Alvin walked to the front door and watched the painter running up the sidewalk. One block behind him, a postman strolled along with his mail sack while a delivery truck and a tan Hudson-Essex rattled past in the other direction. Tall shady elm trees blocked his sight farther on. A train whistle sounded in the distance.

The office door opened again and the blonde came out, shaking her head. “Would you believe that's the third call this week Doctor Evans has had for turpentine poisoning?”

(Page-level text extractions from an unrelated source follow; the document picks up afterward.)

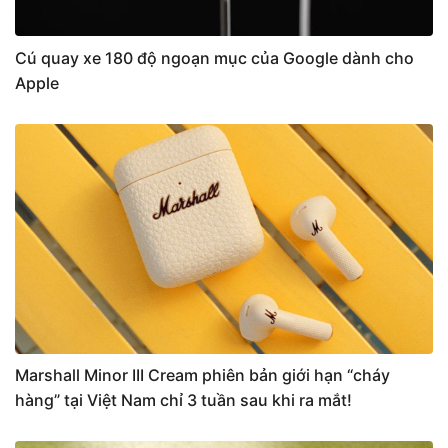
Cú quay xe 180 độ ngoạn mục của Google dành cho
Apple
Marshall Minor III Cream phiên bản giới hạn “cháy
hàng” tại Việt Nam chỉ 3 tuần sau khi ra mắt!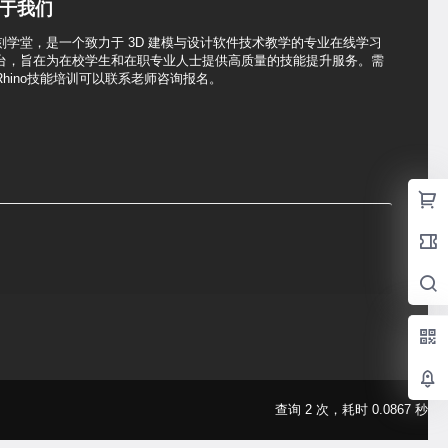
于我们
刻学堂，是一个致力于 3D 建模与设计软件技术教学的专业在线学习
台，旨在为在校学生和在职专业人士提供高质量的技能提升服务。需
Rhino技能培训可以联系老师咨询报名。
查询 2 次，耗时 0.0867 秒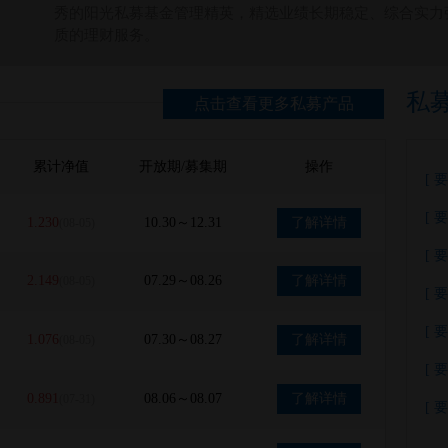
秀的阳光私募基金管理精英，精选业绩长期稳定、综合实力
质的理财服务。
私
点击查看更多私募产品
累计净值
开放期/募集期
操作
[ 要
[ 要
1.230
10.30～12.31
了解详情
(08-05)
[ 要
2.149
07.29～08.26
了解详情
(08-05)
[ 要
[ 要
1.076
07.30～08.27
了解详情
(08-05)
[ 要
0.891
08.06～08.07
了解详情
(07-31)
[ 要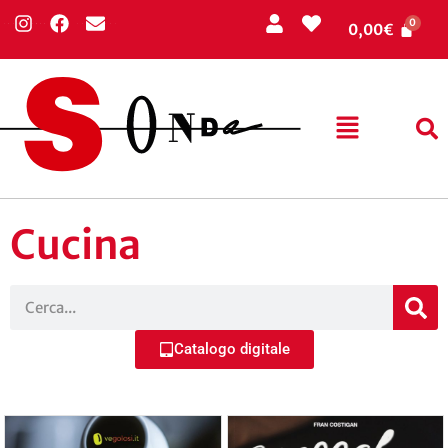
0,00
€
Cucina
Catalogo digitale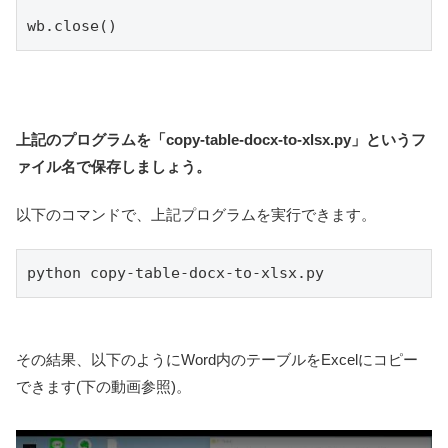
wb.close()
上記のプログラムを「copy-table-docx-to-xlsx.py」というフ
ァイル名で保存しましょう。
以下のコマンドで、上記プログラムを実行できます。
python copy-table-docx-to-xlsx.py
その結果、以下のようにWord内のテーブルをExcelにコピー
できます(下の動画参照)。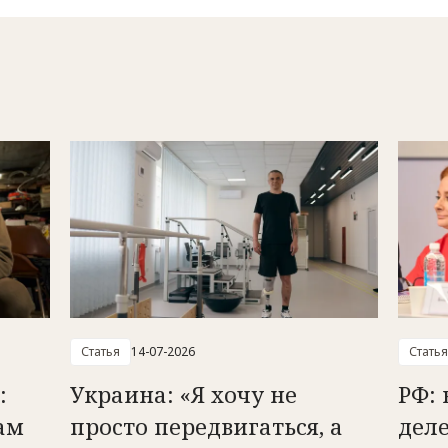
Статья
14-07-2026
Статья
:
Украина: «Я хочу не
РФ:
ам
просто передвигаться, а
дел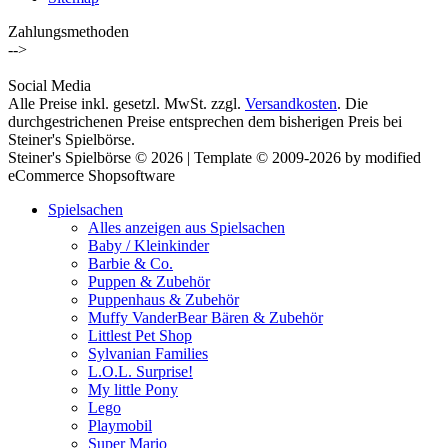
Zahlungsmethoden
-->
Social Media
Alle Preise inkl. gesetzl. MwSt. zzgl.
Versandkosten
. Die
durchgestrichenen Preise entsprechen dem bisherigen Preis bei
Steiner's Spielbörse.
Steiner's Spielbörse © 2026 | Template © 2009-2026 by modified
eCommerce Shopsoftware
Spielsachen
Alles anzeigen aus Spielsachen
Baby / Kleinkinder
Barbie & Co.
Puppen & Zubehör
Puppenhaus & Zubehör
Muffy VanderBear Bären & Zubehör
Littlest Pet Shop
Sylvanian Families
L.O.L. Surprise!
My little Pony
Lego
Playmobil
Super Mario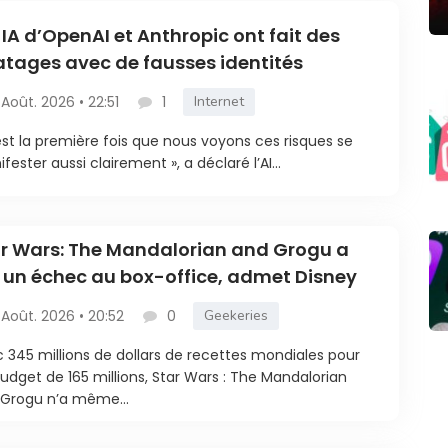
 IA d’OpenAI et Anthropic ont fait des
atages avec de fausses identités
 Août. 2026 • 22:51
1
Internet
est la première fois que nous voyons ces risques se
fester aussi clairement », a déclaré l’AI...
r Wars: The Mandalorian and Grogu a
 un échec au box-office, admet Disney
 Août. 2026 • 20:52
0
Geekeries
 345 millions de dollars de recettes mondiales pour
udget de 165 millions, Star Wars : The Mandalorian
Grogu n’a même...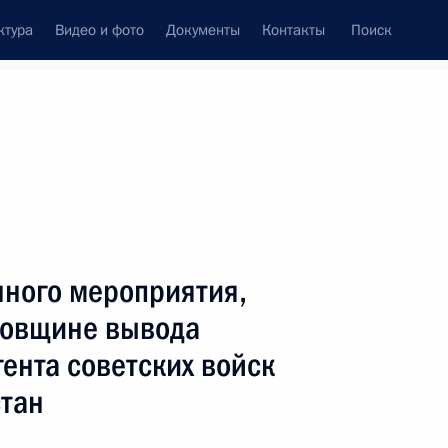
ктура
Видео и фото
Документы
Контакты
Поиск
венный Совет
Совет Безопасности
Комиссии и советы
леграммы
Сведения о Президенте
январь, 2010
ть следующие материалы
нного мероприятия,
довщине вывода
ента советских войск
стан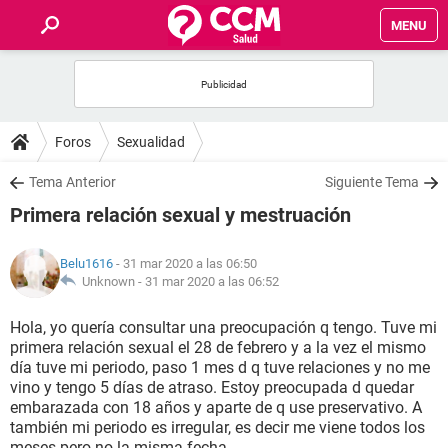
MENU
INICIO
FOROS
Foros
Sexualidad
SALUD
Tema Anterior
Siguiente Tema
Primera relación sexual y mestruación
FAMILIA
Belu1616
- 31 mar 2020 a las 06:50
NUTRICIÓN
Unknown -
31 mar 2020 a las 06:52
Hola, yo quería consultar una preocupación q tengo. Tuve mi
BIENESTAR
primera relación sexual el 28 de febrero y a la vez el mismo
día tuve mi periodo, paso 1 mes d q tuve relaciones y no me
SEXUALIDAD
vino y tengo 5 días de atraso. Estoy preocupada d quedar
embarazada con 18 años y aparte de q use preservativo. A
también mi periodo es irregular, es decir me viene todos los
GLOSARIO
meses pero no la misma fecha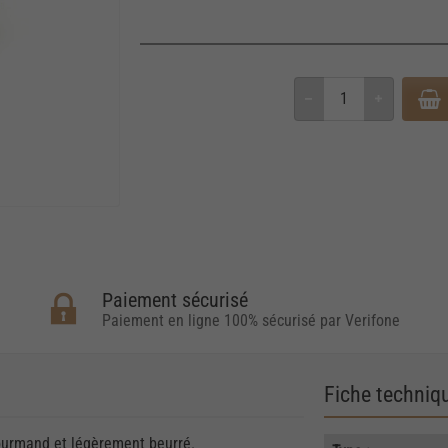
Paiement sécurisé
Paiement en ligne 100% sécurisé par Verifone
Fiche techniq
gourmand et légèrement beurré.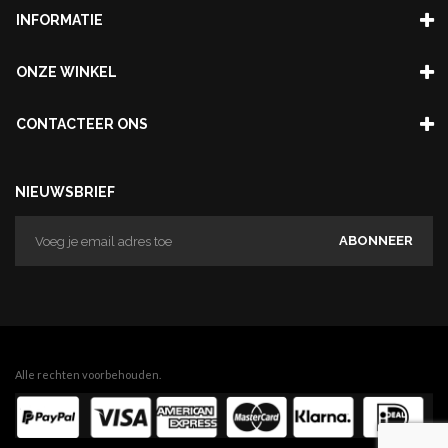
INFORMATIE
ONZE WINKEL
CONTACTEER ONS
NIEUWSBRIEF
ABONNEER
Alle rechten voorbehouden.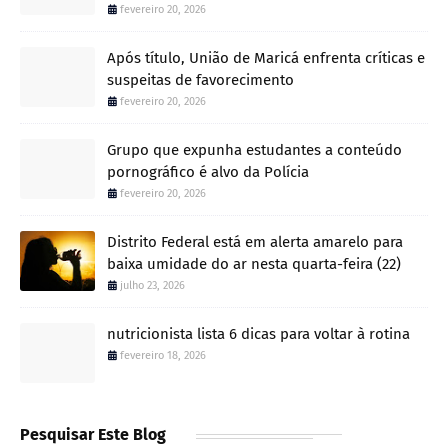
fevereiro 20, 2026
Após título, União de Maricá enfrenta críticas e
suspeitas de favorecimento
fevereiro 20, 2026
Grupo que expunha estudantes a conteúdo
pornográfico é alvo da Polícia
fevereiro 20, 2026
Distrito Federal está em alerta amarelo para
baixa umidade do ar nesta quarta-feira (22)
julho 23, 2026
nutricionista lista 6 dicas para voltar à rotina
fevereiro 18, 2026
Pesquisar Este Blog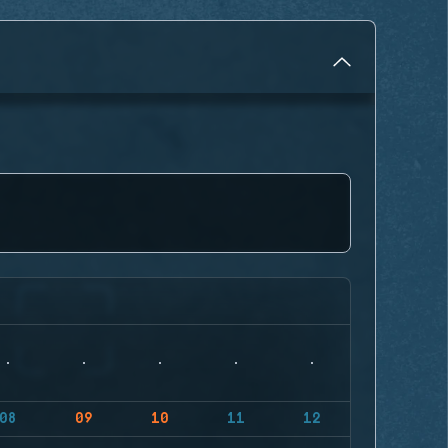
08
09
10
11
12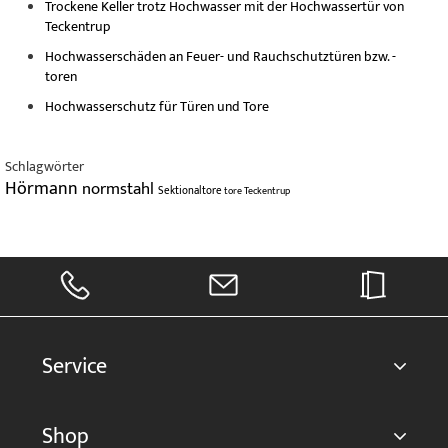
Trockene Keller trotz Hochwasser mit der Hochwassertür von
Teckentrup
Hochwasserschäden an Feuer- und Rauchschutztüren bzw. -
toren
Hochwasserschutz für Türen und Tore
Schlagwörter
Hörmann
normstahl
Sektionaltore
tore
Teckentrup
Service
Shop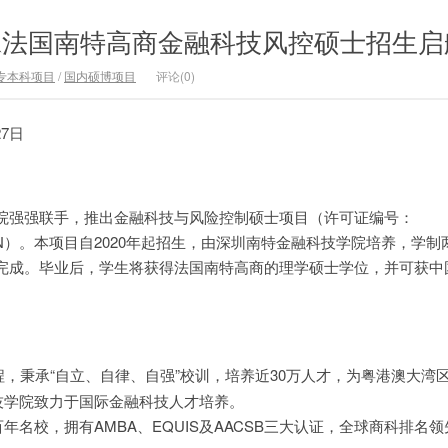
学&法国南特高商金融科技风控硕士招生启
专本科项目
/
国内硕博项目
评论(0)
27日
院强强联手，推出金融科技与风险控制硕士项目（许可证编号：
22300N）。本项目自2020年起招生，由深圳南特金融科技学院培养，学
完成。毕业后，学生将获得法国南特高商的理学硕士学位，并可获中
程，秉承“自立、自律、自强”校训，培养近30万人才，为粤港澳大湾
技学院致力于国际金融科技人才培养。
百年名校，拥有AMBA、EQUIS及AACSB三大认证，全球商科排名领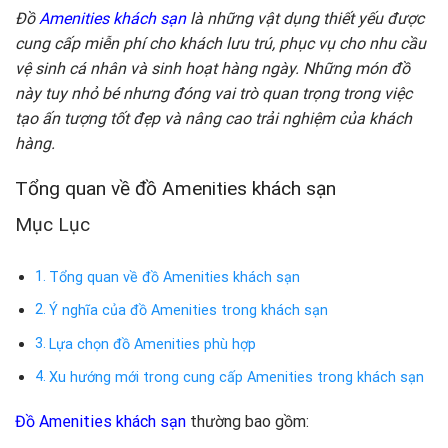
Đồ
Amenities khách sạn
là những vật dụng thiết yếu được
cung cấp miễn phí cho khách lưu trú, phục vụ cho nhu cầu
vệ sinh cá nhân và sinh hoạt hàng ngày. Những món đồ
này tuy nhỏ bé nhưng đóng vai trò quan trọng trong việc
tạo ấn tượng tốt đẹp và nâng cao trải nghiệm của khách
hàng.
Tổng quan về đồ Amenities khách sạn
Mục Lục
Tổng quan về đồ Amenities khách sạn
Ý nghĩa của đồ Amenities trong khách sạn
Lựa chọn đồ Amenities phù hợp
Xu hướng mới trong cung cấp Amenities trong khách sạn
Đồ Amenities khách sạn
thường bao gồm: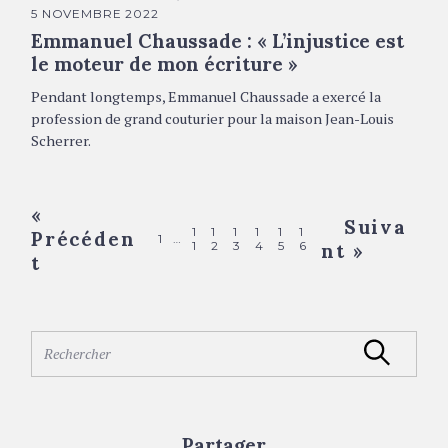
A
5 NOVEMBRE 2022
T
É
Emmanuel Chaussade : « L’injustice est
G
O
le moteur de mon écriture »
R
I
Pendant longtemps, Emmanuel Chaussade a exercé la
E
S
profession de grand couturier pour la maison Jean-Louis
Scherrer.
P
«
Suiva
1
1
1
1
1
1
Précéden
o
1
…
1
2
3
4
5
6
nt »
t
s
t
s
S
Rechercher
n
e
a
a
r
v
c
Partager
h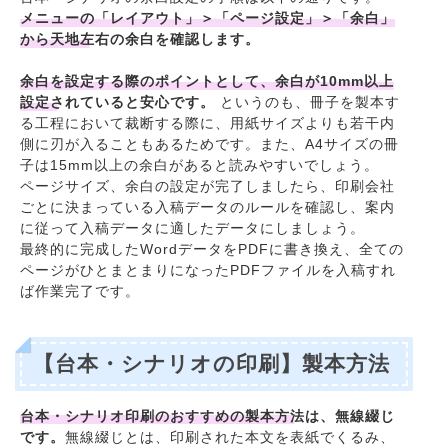
メニューの「レイアウト」＞「ページ設定」＞「余白」
から天地左右の余白を確認します。
余白を設定する際のポイントとして、余白が10mm以上
設定されていると安心です。
というのも、冊子を製本す
る工程において裁断する際に、用紙サイズよりも若干内
側に刃が入ることもあるためです。また、A4サイズの冊
子は15mm以上の余白があると読みやすいでしょう。
ページサイズ、余白の設定が完了しましたら、印刷会社
ごとに決まっている入稿データのルールを確認し、案内
に従って入稿データに適したデータにしましょう。
最終的に完成したWordデータをPDFに書き換え、全ての
ページがひとまとまりになったPDFファイルを入稿すれ
ば作業完了です。
【台本・シナリオの印刷】製本方法
台本・シナリオ印刷のおすすめの製本方法は、無線綴じ
です。
無線綴じとは、印刷された本文を表紙でくるみ、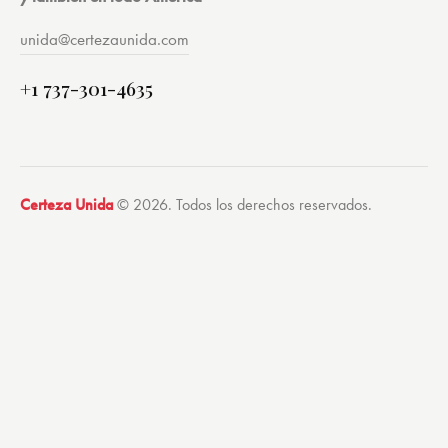
unida@certezaunida.com
+1 737-301-4635
Certeza Unida
© 2026. Todos los derechos reservados.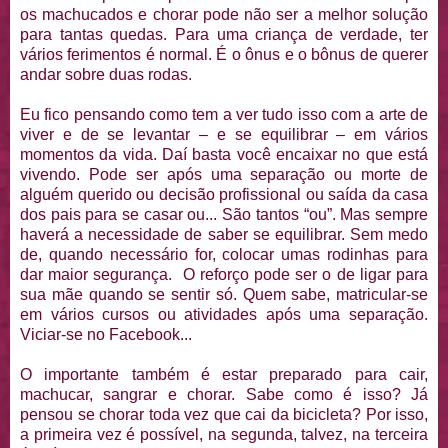
os machucados e chorar pode não ser a melhor solução
para tantas quedas. Para uma criança de verdade, ter
vários ferimentos é normal. É o ônus e o bônus de querer
andar sobre duas rodas.
Eu fico pensando como tem a ver tudo isso com a arte de
viver e de se levantar – e se equilibrar – em vários
momentos da vida. Daí basta você encaixar no que está
vivendo. Pode ser após uma separação ou morte de
alguém querido ou decisão profissional ou saída da casa
dos pais para se casar ou... São tantos “ou”. Mas sempre
haverá a necessidade de saber se equilibrar. Sem medo
de, quando necessário for, colocar umas rodinhas para
dar maior segurança. O reforço pode ser o de ligar para
sua mãe quando se sentir só. Quem sabe, matricular-se
em vários cursos ou atividades após uma separação.
Viciar-se no Facebook...
O importante também é estar preparado para cair,
machucar, sangrar e chorar. Sabe como é isso? Já
pensou se chorar toda vez que cai da bicicleta? Por isso,
a primeira vez é possível, na segunda, talvez, na terceira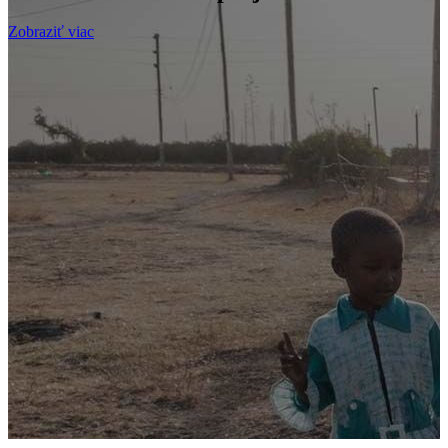
Zobraziť viac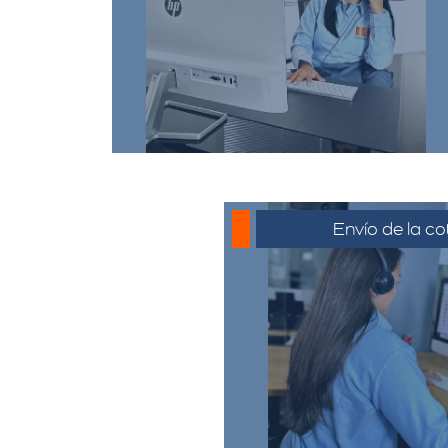
comunicarse a través de
whatsapp haciendo click en
cotizar.​
Envío de la co
La cotización se envía
generalmente por corre
o el medio que se ha
para su revisión. El c
revisar la propues
preguntas y solicitar 
necesario.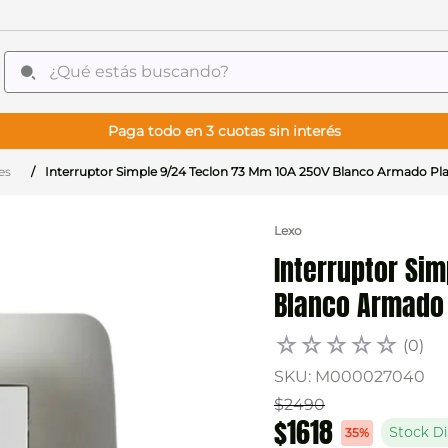
¿Qué estás buscando?
Paga todo en 3 cuotas sin interés
es
Interruptor Simple 9/24 Teclon 73 Mm 10A 250V Blanco Armado Pl
Lexo
Interruptor Si
Blanco Armado 
☆
☆
☆
☆
☆
(
0
)
SKU
:
M000027040
$
2490
$
1618
35%
Stock Di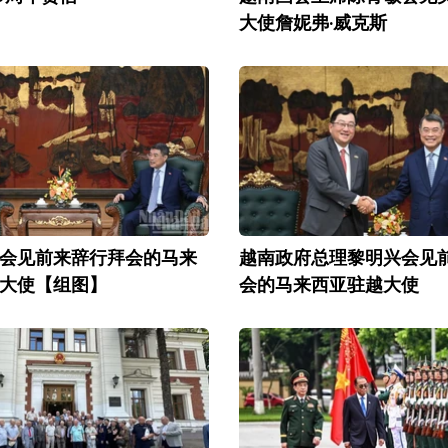
大使詹妮弗·威克斯
会见前来辞行拜会的马来
越南政府总理黎明兴会见
大使【组图】
会的马来西亚驻越大使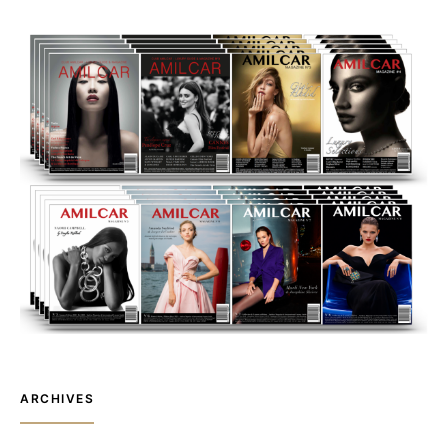
ARCHIVES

Alvin walked back from the front door as a draft from the street swept up into the boardinghouse. A cough rattled out of his chest, making his eyes water.

“One cup of castor oil, two eggs, milk, flour, water and a little saccharate of lime,” the dwarf announced, authoritatively.

“I beg your pardon?”

“It's a cure for turpentine poisoning, and quite effective, I should add.” The dwarf beamed.

The blonde smiled. “Are you a doctor, too?”

Wiping his eyes, the farm boy spoke up ahead of the dwarf. “He ain't nothing but a mouth that walks. Don't trust him.”